Once in Sicily, the orange blossom on the head of the bride accompanied the fruits, used for decorating the harness of the oxen that pulled
the wagon....

The flowers of the bitter fruit were appreciated by the perfumers for the water scented that if used to distill, and by doctors to cure fevers they have reached maturity.

The flowers of orange are beneficial in anxiety-depressive syndromes and in the neuroses of hysteria and fear.

They are an excellent sedative, also useful in the treatment of insomnia.

The leaves, in their turn, have a hypnotic action is more marked and facilitate digestion.

As for the fruits, which seem to be authentic incarnations plant of the sun, they are rich in beneficial properties thanks to the vitamins C, A, Bìf B2, PP, B5, B6, And limonene, to the sugars, acids, ascorbic acid and citric acid, the pectin and mineral salts.

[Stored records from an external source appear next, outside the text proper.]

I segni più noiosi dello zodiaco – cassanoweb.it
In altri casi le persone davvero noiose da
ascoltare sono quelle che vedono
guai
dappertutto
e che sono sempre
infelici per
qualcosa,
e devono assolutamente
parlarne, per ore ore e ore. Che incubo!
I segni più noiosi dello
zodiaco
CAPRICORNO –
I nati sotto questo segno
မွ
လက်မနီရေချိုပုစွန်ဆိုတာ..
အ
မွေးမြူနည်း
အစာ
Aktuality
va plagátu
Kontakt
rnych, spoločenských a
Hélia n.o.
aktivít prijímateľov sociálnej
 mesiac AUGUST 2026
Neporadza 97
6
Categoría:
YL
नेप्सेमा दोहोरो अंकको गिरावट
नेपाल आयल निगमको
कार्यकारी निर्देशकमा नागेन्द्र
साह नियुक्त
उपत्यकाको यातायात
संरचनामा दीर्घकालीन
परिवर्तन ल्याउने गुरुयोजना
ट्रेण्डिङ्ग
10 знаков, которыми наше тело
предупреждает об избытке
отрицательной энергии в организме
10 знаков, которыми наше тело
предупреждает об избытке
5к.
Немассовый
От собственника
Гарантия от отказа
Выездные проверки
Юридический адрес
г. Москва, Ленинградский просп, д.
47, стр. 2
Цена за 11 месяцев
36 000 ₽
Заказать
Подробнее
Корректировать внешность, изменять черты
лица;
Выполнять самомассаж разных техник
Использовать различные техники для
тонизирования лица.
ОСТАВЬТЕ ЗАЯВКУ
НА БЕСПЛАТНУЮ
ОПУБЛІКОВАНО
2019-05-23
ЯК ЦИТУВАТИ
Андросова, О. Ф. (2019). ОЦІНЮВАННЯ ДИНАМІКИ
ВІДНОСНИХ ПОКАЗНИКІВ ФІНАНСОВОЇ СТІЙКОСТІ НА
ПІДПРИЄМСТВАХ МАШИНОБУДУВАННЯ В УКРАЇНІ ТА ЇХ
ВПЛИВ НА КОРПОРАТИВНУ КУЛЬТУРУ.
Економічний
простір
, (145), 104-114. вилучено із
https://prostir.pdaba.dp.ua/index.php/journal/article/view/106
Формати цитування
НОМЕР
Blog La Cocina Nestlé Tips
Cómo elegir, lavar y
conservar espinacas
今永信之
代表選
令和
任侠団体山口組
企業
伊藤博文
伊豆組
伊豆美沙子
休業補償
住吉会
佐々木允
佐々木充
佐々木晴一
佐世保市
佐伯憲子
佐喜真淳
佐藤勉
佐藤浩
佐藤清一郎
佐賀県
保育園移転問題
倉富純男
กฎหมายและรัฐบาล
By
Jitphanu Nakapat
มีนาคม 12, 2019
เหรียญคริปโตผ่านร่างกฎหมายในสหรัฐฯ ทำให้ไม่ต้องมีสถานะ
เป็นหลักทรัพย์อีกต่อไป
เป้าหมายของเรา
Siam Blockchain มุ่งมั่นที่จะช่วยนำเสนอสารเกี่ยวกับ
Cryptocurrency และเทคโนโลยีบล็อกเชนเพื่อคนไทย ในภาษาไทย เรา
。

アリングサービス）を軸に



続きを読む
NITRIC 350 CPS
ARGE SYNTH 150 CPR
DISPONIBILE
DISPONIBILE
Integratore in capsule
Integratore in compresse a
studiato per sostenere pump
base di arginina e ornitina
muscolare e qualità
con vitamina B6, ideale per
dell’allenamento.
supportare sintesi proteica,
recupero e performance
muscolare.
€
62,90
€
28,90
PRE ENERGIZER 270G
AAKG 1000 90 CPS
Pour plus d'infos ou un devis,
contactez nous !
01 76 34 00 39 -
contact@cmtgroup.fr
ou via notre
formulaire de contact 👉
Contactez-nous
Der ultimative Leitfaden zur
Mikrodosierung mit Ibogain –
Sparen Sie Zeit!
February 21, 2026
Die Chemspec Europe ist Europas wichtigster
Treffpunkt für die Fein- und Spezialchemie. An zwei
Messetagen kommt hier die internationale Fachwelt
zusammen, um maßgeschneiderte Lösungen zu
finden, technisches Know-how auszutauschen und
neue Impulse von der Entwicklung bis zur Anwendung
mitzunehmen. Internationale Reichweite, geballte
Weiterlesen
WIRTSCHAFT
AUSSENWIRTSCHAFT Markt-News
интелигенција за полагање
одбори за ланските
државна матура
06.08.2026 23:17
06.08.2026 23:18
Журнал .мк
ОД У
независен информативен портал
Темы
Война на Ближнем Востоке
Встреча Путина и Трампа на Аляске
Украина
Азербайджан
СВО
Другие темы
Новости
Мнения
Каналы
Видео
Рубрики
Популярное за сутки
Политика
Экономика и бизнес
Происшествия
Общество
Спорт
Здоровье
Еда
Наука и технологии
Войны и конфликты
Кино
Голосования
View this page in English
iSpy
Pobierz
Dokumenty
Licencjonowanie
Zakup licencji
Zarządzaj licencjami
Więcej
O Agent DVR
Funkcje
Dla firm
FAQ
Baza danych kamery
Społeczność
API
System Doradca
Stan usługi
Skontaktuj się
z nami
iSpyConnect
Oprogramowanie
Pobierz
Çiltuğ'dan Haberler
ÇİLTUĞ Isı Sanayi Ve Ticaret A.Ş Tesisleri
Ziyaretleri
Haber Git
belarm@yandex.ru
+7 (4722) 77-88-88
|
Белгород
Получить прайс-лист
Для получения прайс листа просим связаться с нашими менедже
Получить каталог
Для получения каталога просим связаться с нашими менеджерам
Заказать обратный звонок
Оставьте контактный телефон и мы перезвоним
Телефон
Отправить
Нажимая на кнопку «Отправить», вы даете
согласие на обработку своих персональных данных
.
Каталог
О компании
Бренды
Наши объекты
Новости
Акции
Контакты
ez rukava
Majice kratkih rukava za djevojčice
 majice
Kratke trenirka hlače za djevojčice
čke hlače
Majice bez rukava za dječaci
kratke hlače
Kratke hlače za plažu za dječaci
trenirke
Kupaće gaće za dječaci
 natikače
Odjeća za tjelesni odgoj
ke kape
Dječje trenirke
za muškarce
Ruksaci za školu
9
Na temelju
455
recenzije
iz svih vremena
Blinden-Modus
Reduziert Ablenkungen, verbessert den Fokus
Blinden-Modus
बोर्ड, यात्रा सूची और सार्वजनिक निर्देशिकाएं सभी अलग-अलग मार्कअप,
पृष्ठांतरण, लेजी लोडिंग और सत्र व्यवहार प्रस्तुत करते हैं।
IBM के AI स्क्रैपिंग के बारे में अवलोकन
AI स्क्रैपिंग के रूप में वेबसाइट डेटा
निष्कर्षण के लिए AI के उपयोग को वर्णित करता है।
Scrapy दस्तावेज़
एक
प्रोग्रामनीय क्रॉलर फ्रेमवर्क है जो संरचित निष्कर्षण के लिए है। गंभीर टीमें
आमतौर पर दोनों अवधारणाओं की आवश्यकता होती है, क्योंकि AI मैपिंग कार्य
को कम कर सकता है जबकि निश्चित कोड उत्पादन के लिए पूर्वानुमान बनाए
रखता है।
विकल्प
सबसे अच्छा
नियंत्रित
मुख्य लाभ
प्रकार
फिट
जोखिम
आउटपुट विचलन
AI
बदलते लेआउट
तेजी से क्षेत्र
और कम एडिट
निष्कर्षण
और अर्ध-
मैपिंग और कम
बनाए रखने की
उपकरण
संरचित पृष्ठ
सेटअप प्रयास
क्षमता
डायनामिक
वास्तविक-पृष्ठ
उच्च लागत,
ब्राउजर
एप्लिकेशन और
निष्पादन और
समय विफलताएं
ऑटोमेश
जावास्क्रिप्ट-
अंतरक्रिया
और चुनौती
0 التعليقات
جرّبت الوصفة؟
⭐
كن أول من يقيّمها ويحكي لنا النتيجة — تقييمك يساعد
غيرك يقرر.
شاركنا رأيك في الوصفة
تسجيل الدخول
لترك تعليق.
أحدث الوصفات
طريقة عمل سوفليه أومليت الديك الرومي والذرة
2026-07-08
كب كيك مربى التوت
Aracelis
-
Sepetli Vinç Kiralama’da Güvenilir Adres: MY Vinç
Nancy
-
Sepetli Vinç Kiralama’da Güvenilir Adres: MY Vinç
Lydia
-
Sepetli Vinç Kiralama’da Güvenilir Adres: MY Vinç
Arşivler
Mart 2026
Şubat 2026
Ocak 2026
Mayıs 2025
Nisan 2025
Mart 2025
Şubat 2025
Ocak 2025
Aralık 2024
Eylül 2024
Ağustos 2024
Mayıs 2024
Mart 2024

They are reputed to be tonic, antiscorbutici, alkalizing, digestive, sedative, vermifuge. Well tolerated by the gastralgici, are beneficial to the liver.

Thanks to these virtues, their flower has evoked in the language of love in nineteenth-century the symbol of Generosity.

Oranges together with other citrus fruits, the citron and the lemon - liked at this point that they were often depicted in paintings and frescoes of the renaissance painters, from Botticelli to Mantegna, from fra Angelico to Ghirlandaio, from Veronese to Titian.

So Ariosto did not describe Ruggiero as he went down, riding the Hippogriff, on the island of Alcina:
[...] the vague thickets of sweet bay and
palm trees and amenissime mortelle
cedars et orange trees that had fruits and flowers
contexts in various forms and all of the beautiful,
watching shelter to the fervent heats
de' summer days with their thick umbels;
and between those branches with safe flights
singing if it gìano the rosignuoli.

The most famous of Italy is located in a courtyard adjacent to the hall of the dominican convent of Santa Sabina, in Rome.

It is said that was planted by st. Dominic Guzmàn, when in 1220 he founded a community of his order on the Aventine hill.